Although the only testimony pertaining to Bailey's consent is Muse's undisputed testimony that Bailey voluntarily consented to the search of his black Lexus, the diagram found therein must, nonetheless, also be excluded. When there has been a Fourth Amendment violation, "the government bears the heavy burden of showing that the primary taint of that violation was purged." United States v. Caro, 248 F.3d 1240, 1247 (10th Cir. 2001); United States v. Reeves, ___ F.3d ___, 2008 WL 1961246, *5 (10th Cir.) ("When a consensual search is preceded by an unlawful [detention], the government must prove the consent was given voluntarily. It must also 'establish a break in the causal connection between the illegality and the evidence thereby obtained.'"). To satisfy this burden, "the government must prove, from the totality of the circumstances, a sufficient attenuation or 'break in the causal connection between the illegal detention and the consent.'" United States v. Gregory, 79 F.3d 973, 979 (10th Cir. 1996) (quoting United States v. McSwain, 29 F.3d 558, 562 n. 2 (10th Cir. 1994). The factors to consider under the totality of the circumstances test are: "(1) the temporal proximity of the illegal detention and consent, (2) any intervening circumstances, and (3) the purpose and flagrancy of any official misconduct." Caro, 248 F.3d at 1247 (quoting Gregory, 79 F.3d at 979); Brown v. Illinois, 422 U.S. 590, 603-04 (1975).

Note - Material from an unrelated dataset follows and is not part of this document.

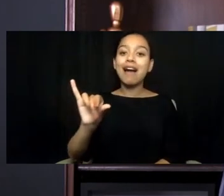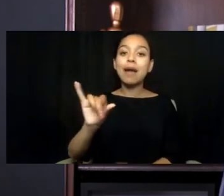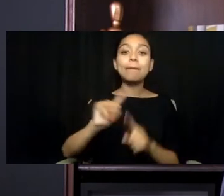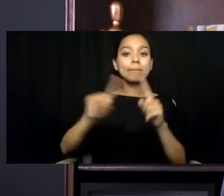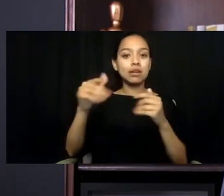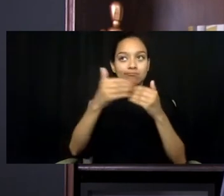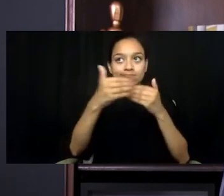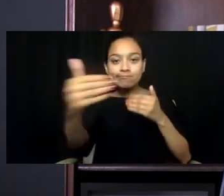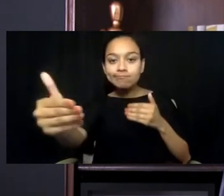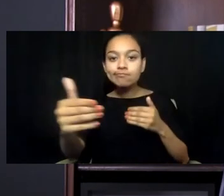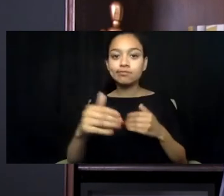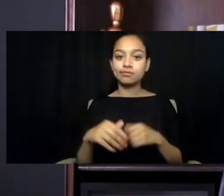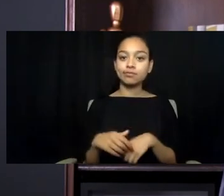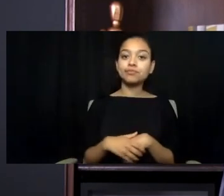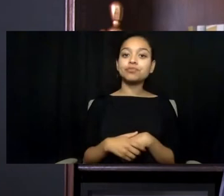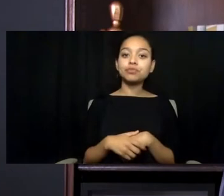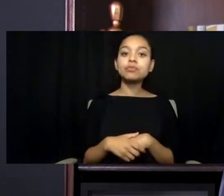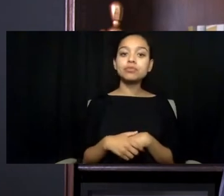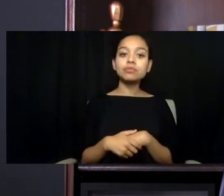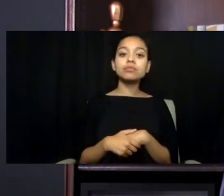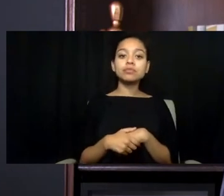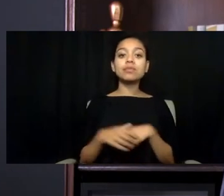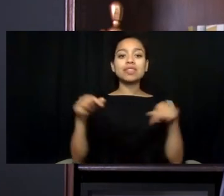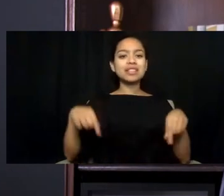This is a once-in-a-generation moment which has the potential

Both Snow and Mahan testified that they did not hear Muse's and Bailey's conversation. And Bailey did not take the stand.

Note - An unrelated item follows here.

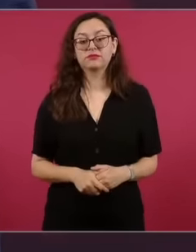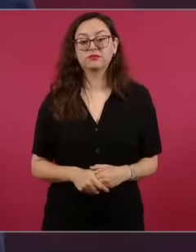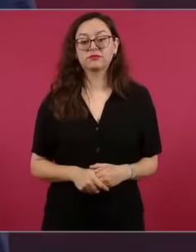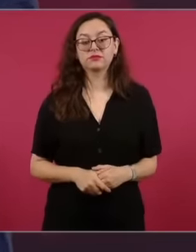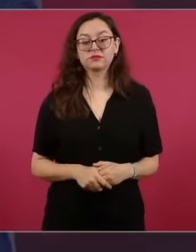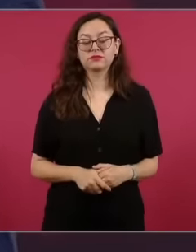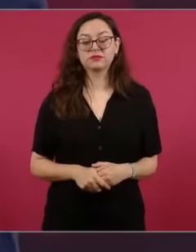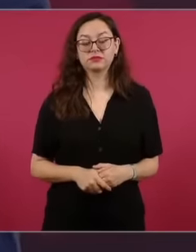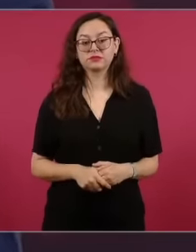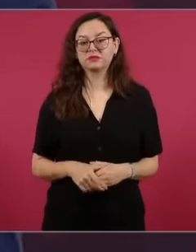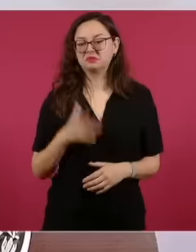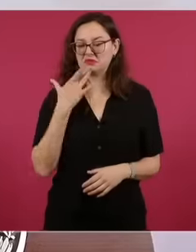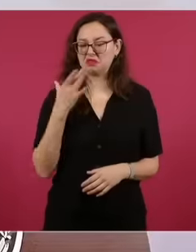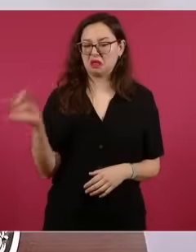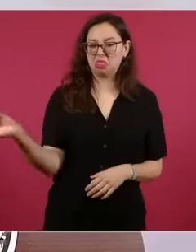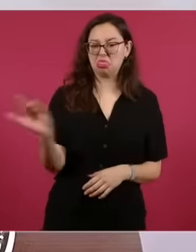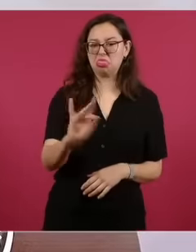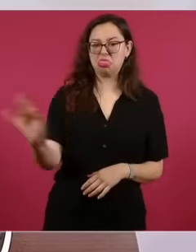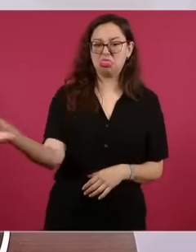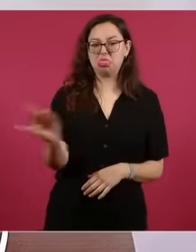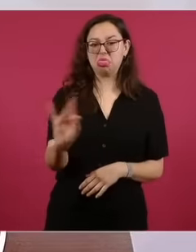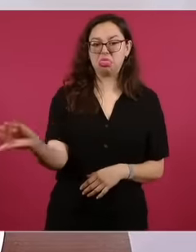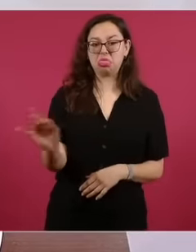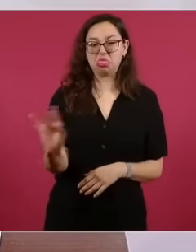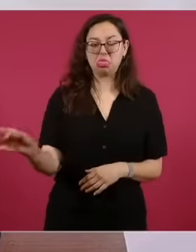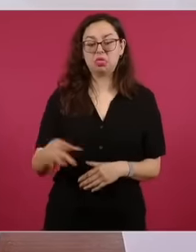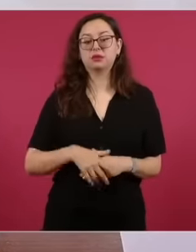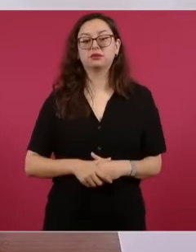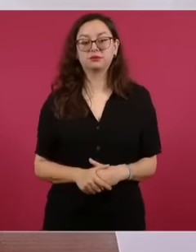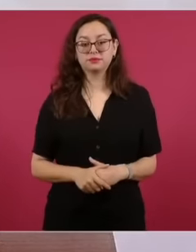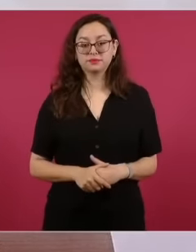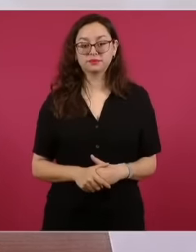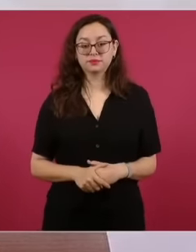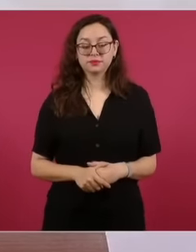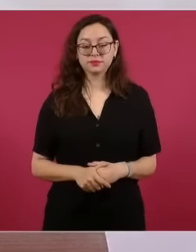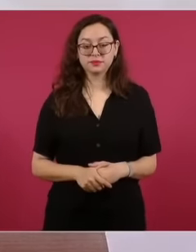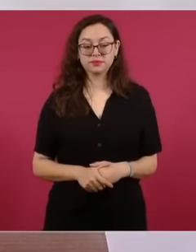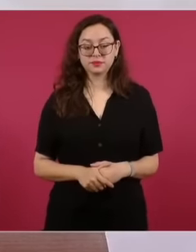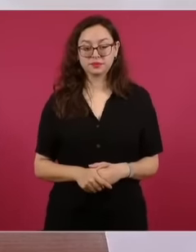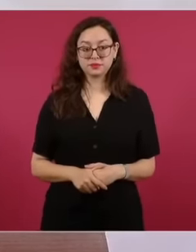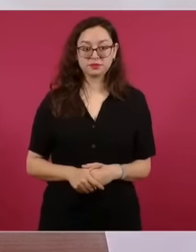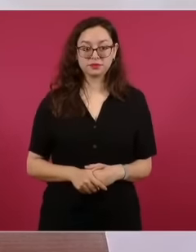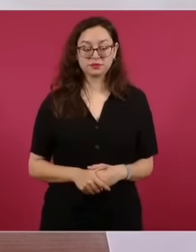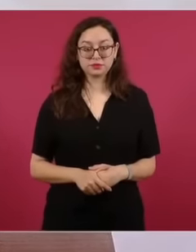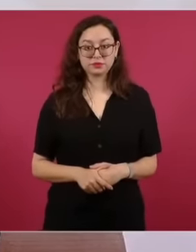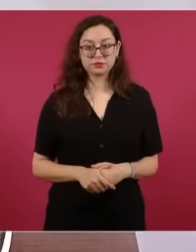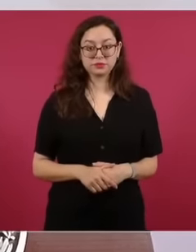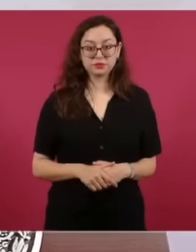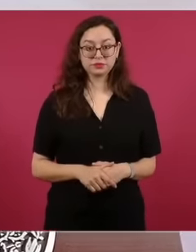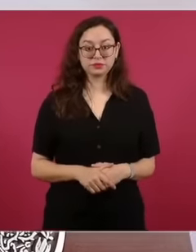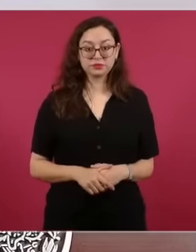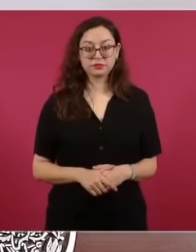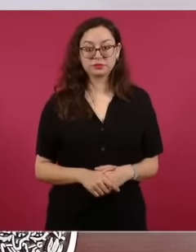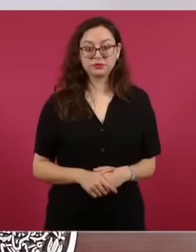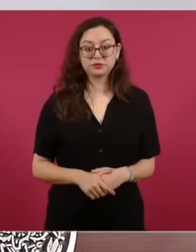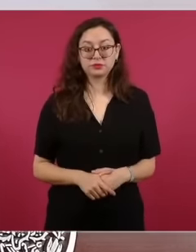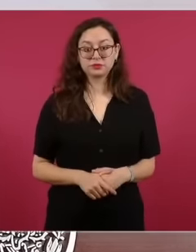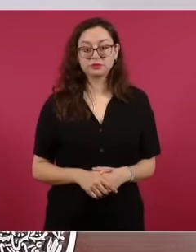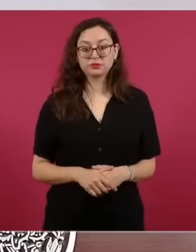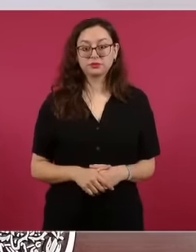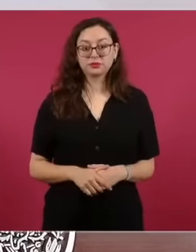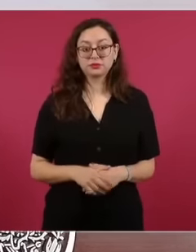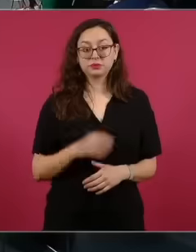You see at this point how President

Although the government has argued that Bailey's consent to search the car was voluntary, it made no attempt to meet its burden to prove that the search was not an "exploitation" of the prior illegal detention. United States v. Melendez-Garcia, 28 F.3d 1046, 1054-55 (10th Cir. 1994). There was no lapse between the illegal detention and Bailey's alleged consent to search his vehicle and no intervening circumstances. Both of these factors support a finding that there was no "break in the causal connection between the illegality and the evidence thereby obtained." United States v. Fernandez, 18 F.3d 874, 883 (10th Cir. 1994) (quoting United States v. Recalde, 761 F.2d 1448, 1458 (10th Cir. 1985)). Further, the purpose and flagrancy of Muse's conduct also weighs against a finding of voluntary consent. Muse offered no reason for the detention of Bailey other than Bailey approached him and engaged him in conversation, telling him that he was doing construction work on the house. The only reason Muse gave for patting Bailey down for weapons was that it is the first thing he does in high crime areas, a reason clearly lacking the requisite reasonable suspicion that Bailey was "armed and dangerous." And finally, even though there is no evidence that Muse thought Bailey's bulging wallet was a weapon, Muse nonetheless removed the wallet from Bailey's pocket. For these reasons, the Court also finds that Muse's conduct was "sufficiently egregious" that it tainted any consent that Bailey may have given for the pat down or the search of his vehicle.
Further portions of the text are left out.